In 1920, African-Americans in Florida organized a voter registration movement ahead of a presidential election. In Ocoee, a white mob retaliated against black voters by killing some and burning their property, causing most black residents in the area to flee. Almost 100 years later, lawmakers want that history to be remembered and taught in Florida schools, museums and recognized in a state park.
Orange County, Florida, was a hot spot in the 1920s for a voter registration movement that had sparked across the state. Black churches, NAACP chapters, labor unions, and more tried to encourage black Floridians to register to vote. Paul Ortiz says their goal was to break white supremacy.
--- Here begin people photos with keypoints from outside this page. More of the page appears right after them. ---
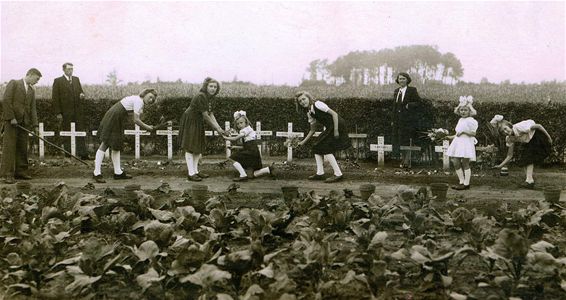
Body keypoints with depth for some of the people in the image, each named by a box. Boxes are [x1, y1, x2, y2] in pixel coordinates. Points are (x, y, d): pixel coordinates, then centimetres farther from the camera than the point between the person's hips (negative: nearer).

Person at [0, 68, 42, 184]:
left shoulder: (32, 90, 18)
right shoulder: (14, 83, 0)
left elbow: (33, 108, 15)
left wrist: (34, 124, 6)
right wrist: (11, 118, -16)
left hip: (24, 122, 6)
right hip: (11, 121, -6)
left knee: (22, 148, 6)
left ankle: (20, 171, 12)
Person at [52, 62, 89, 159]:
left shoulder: (76, 79, 14)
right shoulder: (58, 81, -1)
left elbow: (80, 91, 22)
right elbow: (55, 98, -4)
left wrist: (82, 95, -5)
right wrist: (58, 113, -10)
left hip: (78, 111, 4)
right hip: (66, 113, -4)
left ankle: (83, 155, 4)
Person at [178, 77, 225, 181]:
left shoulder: (209, 98, 5)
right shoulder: (201, 96, -24)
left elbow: (211, 114, 4)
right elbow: (205, 116, -24)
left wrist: (219, 127, -5)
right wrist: (216, 128, -18)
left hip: (198, 123, 10)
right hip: (189, 121, -10)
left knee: (198, 147, 13)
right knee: (189, 148, -7)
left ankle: (195, 171, 22)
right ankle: (191, 174, -8)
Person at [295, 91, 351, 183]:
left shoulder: (317, 104, -13)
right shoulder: (309, 113, 13)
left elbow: (334, 114, -17)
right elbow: (312, 130, 20)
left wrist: (336, 130, -21)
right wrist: (303, 142, 14)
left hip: (338, 126, -9)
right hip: (329, 129, 9)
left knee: (326, 149, -12)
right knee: (317, 147, 7)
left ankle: (338, 174, -11)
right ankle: (320, 173, 9)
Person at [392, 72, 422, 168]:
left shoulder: (412, 90, -4)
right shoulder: (396, 91, 13)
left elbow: (419, 102, -6)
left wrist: (409, 105, -20)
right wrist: (393, 120, 14)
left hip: (408, 120, -6)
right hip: (398, 120, 6)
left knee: (408, 141, -2)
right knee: (399, 141, 7)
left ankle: (406, 161, 2)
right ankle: (403, 160, 14)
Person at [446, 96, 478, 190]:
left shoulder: (471, 121, -9)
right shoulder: (460, 120, 17)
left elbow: (473, 133, -15)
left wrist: (464, 131, -23)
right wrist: (452, 137, 27)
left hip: (466, 143, -9)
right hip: (458, 143, 9)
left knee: (465, 163, -5)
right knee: (455, 162, 4)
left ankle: (466, 184, 0)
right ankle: (461, 182, 11)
He is a history professor at the University of Florida.
"On election day hundreds of African Americans tried to register—or tried to vote—all throughout western Orange County... Especially in Ocoee, there was a large group that tried to vote and were turned away from the polls on several occasions," Ortiz says.
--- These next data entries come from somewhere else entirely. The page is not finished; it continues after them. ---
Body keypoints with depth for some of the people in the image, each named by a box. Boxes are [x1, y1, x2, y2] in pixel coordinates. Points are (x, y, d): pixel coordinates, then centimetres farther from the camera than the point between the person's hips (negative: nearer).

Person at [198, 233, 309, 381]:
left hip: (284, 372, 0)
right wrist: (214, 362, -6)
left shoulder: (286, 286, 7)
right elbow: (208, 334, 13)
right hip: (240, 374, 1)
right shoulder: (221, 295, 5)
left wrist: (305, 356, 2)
One of the people turned away was Moses Norman. He went to an attorney who advised him to start recording who was not permitted to vote and who was denying them, which Ortiz says, was a serious threat because if Norman could prove the state was limiting people's right to vote, Florida could lose congressional representation.
"So if you're documenting that and you're providing evidence to the NAACP, you're public enemy number one, and the authorities are going to target you for violence," Ortiz says.
Norman fled to the house of a prominent black leader in Ocoee named Julius "July" Perry. A white posse formed and was deputized by the county sheriff to find and arrest the two men. The posse captured Perry, and later hanged, lynched, and shot him. They also tried finding Norman, but he escaped. A mob then burned black-owned property. Including two churches and more than 20 houses—causing black residents to flee. Their land was later sold.
"The Ocoee Election Day Massacre is still to this day, the bloodiest day in American political history," Sen. Randolph Bracy (D-Orlando) says.
Ortiz notes due to a cover-up, it is not known precisely how many people were killed. Estimates range from 3 to 60 black residents. Now Bracy is pushing a bill to direct the Commissioner of Education's African American History Task Force to see how the massacre can be taught in schools. It also would direct the Secretary of State to see how museums can teach and include it in the Smithsonian Institution.
"I think it's important that we talk about our history... I think it's important for really true racial reconciliation that we acknowledge our history, and I think that's how we move forward... I think this bill is a step in that direction," he says.
Bracy's proposal would allow officials to see if any state park can be named after the massacre's victims. The bill has gained almost unanimous support in the legislature.
"We must always talk about the right to vote. The basic right of people to participate in government... When atrocities happen that try to erect barriers to voting, we must identify them. Tell the story, or we're doomed to repeat it," Sen. Darryl Rouson (D-St. Petersburg) says.
The only lawmaker to vote against the bill in a committee is Sen. Dennis Baxley (R-Lady Lake). The proposal passed a full chamber vote in the Senate. It's unclear what the House will do with the bill as the legisaltion never made it out of reference committees.